At a conference at Lancaster House in London in April 1952, the newly elected Conservative government together with Godfrey Huggins (prime minister of Southern Rhodesia) and Roy Welensky (future prime minister) as well as representatives of African interests (though it was boycotted by Nyasaland Africans), concluded by publishing a draft constitution for a federation combining Nyasaland with Southern Rhodesia and Northern Rhodesia in a so-called Central African Federation. Chinyama and other Africans were invited to attend, but when they realised the foregone conclusion of the conference they agreed to do so only as observers.

In 1953 the new federation came into being. It was deeply unpopular with NAC members, who saw it as a betrayal of the compact under which the Colonial Office would place the interests of Africans first in Nyasaland. Some of the younger members of the Congress called for radical protests. Chinyama, called at the end of August to Zomba and reminded by Governor Sir Geoffrey Colby of the fate which had befallen his father after the Chilembwe rising of 1915, held back . Rioting and non-cooperation was ruthlessly suppressed, with an official death toll of eleven.

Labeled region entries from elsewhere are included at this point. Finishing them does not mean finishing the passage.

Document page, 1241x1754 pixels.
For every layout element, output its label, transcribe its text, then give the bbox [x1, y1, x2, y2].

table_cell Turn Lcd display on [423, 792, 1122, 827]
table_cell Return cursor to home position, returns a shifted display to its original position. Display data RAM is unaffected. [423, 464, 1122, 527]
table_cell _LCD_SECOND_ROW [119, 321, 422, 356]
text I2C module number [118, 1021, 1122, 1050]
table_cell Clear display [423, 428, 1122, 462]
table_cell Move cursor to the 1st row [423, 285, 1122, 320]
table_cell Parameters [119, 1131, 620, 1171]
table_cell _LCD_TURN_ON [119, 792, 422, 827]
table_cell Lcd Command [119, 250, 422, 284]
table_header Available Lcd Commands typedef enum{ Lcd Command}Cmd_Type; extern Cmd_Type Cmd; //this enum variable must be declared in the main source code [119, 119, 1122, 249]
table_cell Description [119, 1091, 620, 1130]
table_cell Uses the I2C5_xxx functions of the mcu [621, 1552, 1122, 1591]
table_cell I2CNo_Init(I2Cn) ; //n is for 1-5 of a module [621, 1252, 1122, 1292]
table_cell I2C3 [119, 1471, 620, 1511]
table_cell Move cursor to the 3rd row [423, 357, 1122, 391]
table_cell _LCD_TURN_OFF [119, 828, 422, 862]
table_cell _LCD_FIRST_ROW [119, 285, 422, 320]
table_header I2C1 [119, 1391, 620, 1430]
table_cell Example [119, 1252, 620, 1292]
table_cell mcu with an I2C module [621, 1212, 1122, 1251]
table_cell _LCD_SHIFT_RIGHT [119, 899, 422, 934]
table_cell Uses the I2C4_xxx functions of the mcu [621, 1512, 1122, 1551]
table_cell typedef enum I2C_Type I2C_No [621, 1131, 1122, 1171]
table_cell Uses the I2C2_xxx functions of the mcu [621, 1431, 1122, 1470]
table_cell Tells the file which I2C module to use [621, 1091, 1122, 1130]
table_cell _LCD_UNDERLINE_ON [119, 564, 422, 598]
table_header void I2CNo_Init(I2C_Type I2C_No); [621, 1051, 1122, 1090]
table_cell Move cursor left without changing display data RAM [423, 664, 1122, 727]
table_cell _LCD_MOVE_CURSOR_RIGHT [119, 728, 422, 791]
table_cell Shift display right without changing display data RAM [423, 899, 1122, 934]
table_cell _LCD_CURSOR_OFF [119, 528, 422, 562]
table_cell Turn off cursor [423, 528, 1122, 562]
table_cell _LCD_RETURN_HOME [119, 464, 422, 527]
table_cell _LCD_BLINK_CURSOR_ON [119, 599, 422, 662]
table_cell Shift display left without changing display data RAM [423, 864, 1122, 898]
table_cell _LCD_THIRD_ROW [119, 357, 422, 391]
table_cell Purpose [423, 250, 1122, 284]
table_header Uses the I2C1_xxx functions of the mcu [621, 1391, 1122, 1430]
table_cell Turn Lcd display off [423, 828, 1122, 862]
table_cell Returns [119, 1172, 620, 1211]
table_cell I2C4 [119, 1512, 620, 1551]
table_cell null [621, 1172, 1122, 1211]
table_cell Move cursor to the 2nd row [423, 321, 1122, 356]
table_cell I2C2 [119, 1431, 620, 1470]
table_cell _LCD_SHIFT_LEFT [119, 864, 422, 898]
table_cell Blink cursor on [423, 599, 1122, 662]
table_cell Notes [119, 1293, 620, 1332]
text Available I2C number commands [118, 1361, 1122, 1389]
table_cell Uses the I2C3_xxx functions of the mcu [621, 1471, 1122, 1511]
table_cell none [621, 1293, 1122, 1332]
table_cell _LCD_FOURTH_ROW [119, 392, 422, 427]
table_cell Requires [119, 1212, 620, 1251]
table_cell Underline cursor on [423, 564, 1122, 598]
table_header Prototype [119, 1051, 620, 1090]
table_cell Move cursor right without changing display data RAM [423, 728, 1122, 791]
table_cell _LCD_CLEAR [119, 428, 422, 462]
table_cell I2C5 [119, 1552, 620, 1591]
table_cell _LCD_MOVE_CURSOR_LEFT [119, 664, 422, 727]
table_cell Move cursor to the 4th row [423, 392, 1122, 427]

Chinyama publicly condemned the riots, not wanting the NAC to be associated with them. He resigned from his position and was replaced by James Sangala in January 1954.

==Later years==

In 1956 under a new constitution the Legislative Council was to consist of eleven officials and eleven non-officials. Of the non-officials, five were Africans chosen by the three Provincial Councils. Chinyama was one of those chosen.
In 1959, Hastings Banda had assumed the leadership of the Congress and was making populist speeches around the country that were to lead to his arrest later in the year. Chinyama was considered by this time to be a "quisling" for having cooperated with the colonial government.
By September 1960, with elections being organized under universal suffrage as a step towards independence, Chinyama had passed into political oblivion, although he did attempt to continue a political career in July 1962 when, along with Pemba Ndovi and Charles Matinga, he formed a rival political party, the Convention African National Union (CANU), which, in a direct reference to Hastings Banda, called for an end to "one man, one party, one leader in Nyasaland".